» STUDY TEXT
=== Section Start ===
I’m actually not that particularly thrilled with my work life these days, and have not been for quite some time.  Over the span of the last year and a half, there has been a lot of transition in my department and team, other than the primary software that we’re using to accomplish the same job.  Despite my promotion, it has come with a lot of baggage a lot of strings attached, and I’d be lying if I didn’t at times wish I were still more on the ground, actually doing things, instead of feeling like a managerial stooge in comparison, bouncing from meeting to meeting and spending the vast majority of my days locked inside Outlook, typing away at seemingly redundant emails and trying not to play a game that I don’t like playing in the first place (office politics).

However, among the numerous changes that have occurred, the one that makes my face go 😐 more than anything is the leadership above in me in the hierarchy of the department.  And to quickly summarize is primarily the fact that my previous superior(s) were much more relaxed and gave me autonomy to do my job, and had a more “as long as the job gets done” attitude, the same cannot be said about those who have taken their place.

I legitimately spend more time on any given work day “being coached” on how to subsequently “coach” my reports on how to properly use Outlook calendars to the specific preference of one person, and getting litanies of emails asking me questions about the questionable habits of some of the people beneath me, with all sorts of passive aggressive remarks about how they were clearly not coached appropriately to company standards, and how lots of behaviors need to be corrected.

I genuinely feel at times like I’m in Office Space, where I’m getting chewed out for not putting cover sheets on my TPS reports from various sources, and despite the very clear rule about having 25 pieces of flair, I’m getting spoken to repeatedly about how I, and my reports should be expected to do more than the minimum, AKA a job description.
=== Section End ===
» DATA EXTRACTS
=== Section Start ===
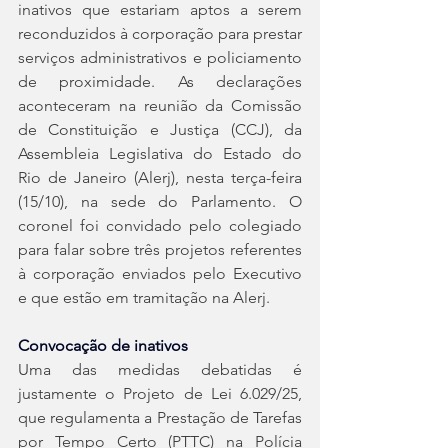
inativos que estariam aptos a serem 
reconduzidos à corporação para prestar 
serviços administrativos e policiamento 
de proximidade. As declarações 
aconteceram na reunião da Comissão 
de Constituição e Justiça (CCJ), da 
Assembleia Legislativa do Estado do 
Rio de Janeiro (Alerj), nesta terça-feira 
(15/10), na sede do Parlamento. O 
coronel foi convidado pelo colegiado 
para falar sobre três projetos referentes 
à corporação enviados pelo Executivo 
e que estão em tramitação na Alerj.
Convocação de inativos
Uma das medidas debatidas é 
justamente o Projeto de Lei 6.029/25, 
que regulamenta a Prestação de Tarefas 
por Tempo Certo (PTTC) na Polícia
=== Section End ===
=== Section Start ===
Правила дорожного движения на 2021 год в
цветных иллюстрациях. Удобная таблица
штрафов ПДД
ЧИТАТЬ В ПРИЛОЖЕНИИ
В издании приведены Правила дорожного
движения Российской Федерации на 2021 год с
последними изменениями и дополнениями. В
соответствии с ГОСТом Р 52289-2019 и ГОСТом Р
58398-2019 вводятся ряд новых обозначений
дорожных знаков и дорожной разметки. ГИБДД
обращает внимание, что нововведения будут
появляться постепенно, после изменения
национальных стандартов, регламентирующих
=== Section End ===
» QUESTIONS ON THE MATERIAL
[a] According to the text about work life, what program does the writer spend most days locked inside?
[b] In the text about work life, write out everything from "I genuinely feel" down to "a job description." again, replacing "flair" with "pins".
You can set the records aside and use only the text.

» TASK-BY-TASK RESULTS
[a] Outlook.

[b]
I genuinely feel at times like I’m in Office Space, where I’m getting chewed out for not putting cover sheets on my TPS reports from various sources, and despite the very clear rule about having 25 pieces of pins, I’m getting spoken to repeatedly about how I, and my reports should be expected to do more than the minimum, AKA a job description.